Your objective: Of all the lines in the records below, copy only those that contain the string "with".

══ Extracted information

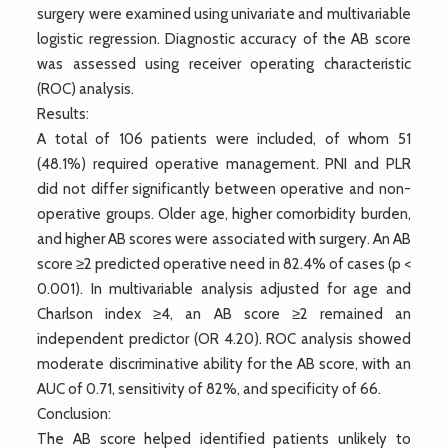
surgery were examined using univariate and multivariable
logistic regression. Diagnostic accuracy of the AB score
was assessed using receiver operating characteristic
(ROC) analysis.
Results:
A total of 106 patients were included, of whom 51
(48.1%) required operative management. PNI and PLR
did not differ significantly between operative and non-
operative groups. Older age, higher comorbidity burden,
and higher AB scores were associated with surgery. An AB
score ≥2 predicted operative need in 82.4% of cases (p <
0.001). In multivariable analysis adjusted for age and
Charlson index ≥4, an AB score ≥2 remained an
independent predictor (OR 4.20). ROC analysis showed
moderate discriminative ability for the AB score, with an
AUC of 0.71, sensitivity of 82%, and specificity of 66.
Conclusion:
The AB score helped identified patients unlikely to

════

Problem solution:
and higher AB scores were associated with surgery. An AB
moderate discriminative ability for the AB score, with an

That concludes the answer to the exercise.